▶ _EXERCISE DETAILS_: Begin at the line that has "Bóeré Pá'Kílfee", stop after the line that has "Välkommen till Släpcenter.se", and print exactly those lines from the records below, without any pictures.

▶ _STORED DATA_:
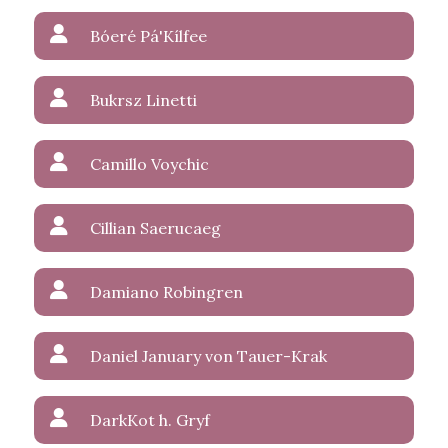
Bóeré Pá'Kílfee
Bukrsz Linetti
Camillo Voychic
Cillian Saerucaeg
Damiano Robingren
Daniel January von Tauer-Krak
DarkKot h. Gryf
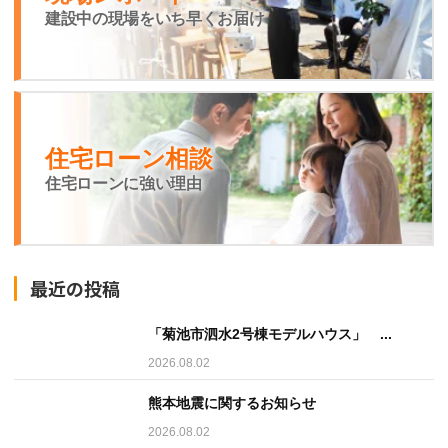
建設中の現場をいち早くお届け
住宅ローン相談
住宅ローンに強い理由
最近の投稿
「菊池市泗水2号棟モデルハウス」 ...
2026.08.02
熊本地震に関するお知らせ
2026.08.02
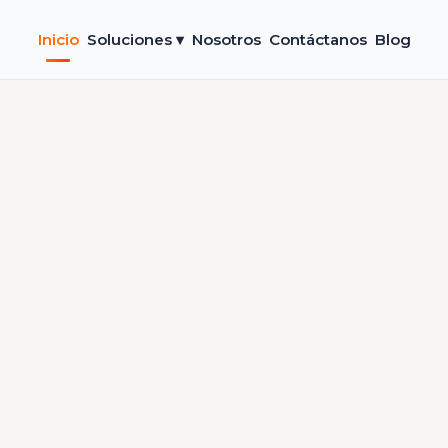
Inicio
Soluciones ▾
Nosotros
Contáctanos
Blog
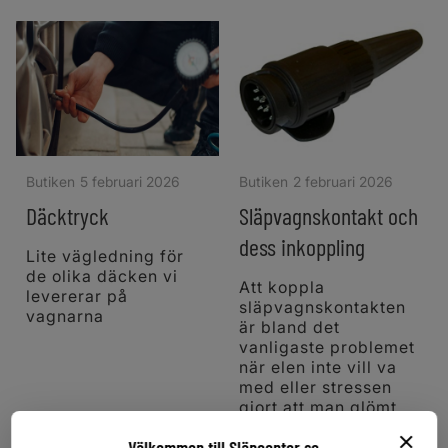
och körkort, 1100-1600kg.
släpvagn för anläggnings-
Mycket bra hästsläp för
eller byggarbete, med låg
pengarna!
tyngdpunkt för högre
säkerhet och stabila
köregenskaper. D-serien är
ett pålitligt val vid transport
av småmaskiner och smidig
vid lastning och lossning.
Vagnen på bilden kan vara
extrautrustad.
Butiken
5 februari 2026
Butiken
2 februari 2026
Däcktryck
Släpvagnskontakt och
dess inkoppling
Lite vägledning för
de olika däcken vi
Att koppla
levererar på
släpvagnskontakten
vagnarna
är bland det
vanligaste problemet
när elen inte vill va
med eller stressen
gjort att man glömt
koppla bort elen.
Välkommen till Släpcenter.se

==

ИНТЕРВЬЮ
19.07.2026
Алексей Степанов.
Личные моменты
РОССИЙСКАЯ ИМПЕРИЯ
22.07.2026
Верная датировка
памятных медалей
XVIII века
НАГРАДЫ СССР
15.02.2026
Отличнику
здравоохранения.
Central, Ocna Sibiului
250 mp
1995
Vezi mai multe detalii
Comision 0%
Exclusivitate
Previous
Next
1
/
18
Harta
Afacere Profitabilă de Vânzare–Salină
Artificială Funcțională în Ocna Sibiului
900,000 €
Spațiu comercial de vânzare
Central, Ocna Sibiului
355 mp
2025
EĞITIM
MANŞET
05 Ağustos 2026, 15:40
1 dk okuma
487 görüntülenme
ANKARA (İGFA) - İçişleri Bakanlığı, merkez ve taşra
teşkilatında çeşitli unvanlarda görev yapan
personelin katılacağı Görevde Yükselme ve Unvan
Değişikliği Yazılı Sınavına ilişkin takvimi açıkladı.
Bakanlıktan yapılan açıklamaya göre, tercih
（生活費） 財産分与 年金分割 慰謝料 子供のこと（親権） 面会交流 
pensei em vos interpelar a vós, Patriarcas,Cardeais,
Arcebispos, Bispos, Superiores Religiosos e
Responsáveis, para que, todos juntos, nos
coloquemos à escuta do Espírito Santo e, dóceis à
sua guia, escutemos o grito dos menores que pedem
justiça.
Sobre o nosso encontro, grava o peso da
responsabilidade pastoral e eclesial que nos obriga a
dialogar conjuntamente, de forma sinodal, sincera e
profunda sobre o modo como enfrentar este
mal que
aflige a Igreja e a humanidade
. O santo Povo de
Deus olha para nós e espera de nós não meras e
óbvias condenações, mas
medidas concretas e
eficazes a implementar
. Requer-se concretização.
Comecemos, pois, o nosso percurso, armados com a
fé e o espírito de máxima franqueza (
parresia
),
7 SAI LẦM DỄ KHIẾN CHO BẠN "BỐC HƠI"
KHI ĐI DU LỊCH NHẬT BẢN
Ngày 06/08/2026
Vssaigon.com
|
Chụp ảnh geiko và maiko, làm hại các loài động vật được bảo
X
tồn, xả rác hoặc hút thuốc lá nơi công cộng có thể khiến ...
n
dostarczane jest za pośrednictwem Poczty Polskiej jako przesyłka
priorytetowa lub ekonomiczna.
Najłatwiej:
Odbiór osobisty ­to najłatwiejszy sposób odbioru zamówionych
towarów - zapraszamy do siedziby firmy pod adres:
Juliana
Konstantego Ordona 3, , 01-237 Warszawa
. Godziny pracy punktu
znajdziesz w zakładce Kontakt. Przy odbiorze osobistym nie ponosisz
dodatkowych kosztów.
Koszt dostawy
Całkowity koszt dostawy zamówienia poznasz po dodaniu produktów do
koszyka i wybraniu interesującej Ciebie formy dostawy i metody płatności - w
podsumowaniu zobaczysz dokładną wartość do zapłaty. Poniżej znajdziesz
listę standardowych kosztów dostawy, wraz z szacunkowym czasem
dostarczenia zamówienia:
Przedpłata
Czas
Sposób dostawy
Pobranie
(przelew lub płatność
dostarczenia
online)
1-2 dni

▶ _RESPONSE_:
Bóeré Pá'Kílfee
Bukrsz Linetti
Camillo Voychic
Cillian Saerucaeg
Damiano Robingren
Daniel January von Tauer-Krak
DarkKot h. Gryf
建設中の現場をいち早くお届け
住宅ローン相談
住宅ローンに強い理由
最近の投稿
「菊池市泗水2号棟モデルハウス」 ...
2026.08.02
熊本地震に関するお知らせ
2026.08.02
Inicio
Soluciones ▾
Nosotros
Contáctanos
Blog
och körkort, 1100-1600kg.
släpvagn för anläggnings-
Mycket bra hästsläp för
eller byggarbete, med låg
pengarna!
tyngdpunkt för högre
säkerhet och stabila
köregenskaper. D-serien är
ett pålitligt val vid transport
av småmaskiner och smidig
vid lastning och lossning.
Vagnen på bilden kan vara
extrautrustad.
Butiken
5 februari 2026
Butiken
2 februari 2026
Däcktryck
Släpvagnskontakt och
dess inkoppling
Lite vägledning för
de olika däcken vi
Att koppla
levererar på
släpvagnskontakten
vagnarna
är bland det
vanligaste problemet
när elen inte vill va
med eller stressen
gjort att man glömt
koppla bort elen.
Välkommen till Släpcenter.se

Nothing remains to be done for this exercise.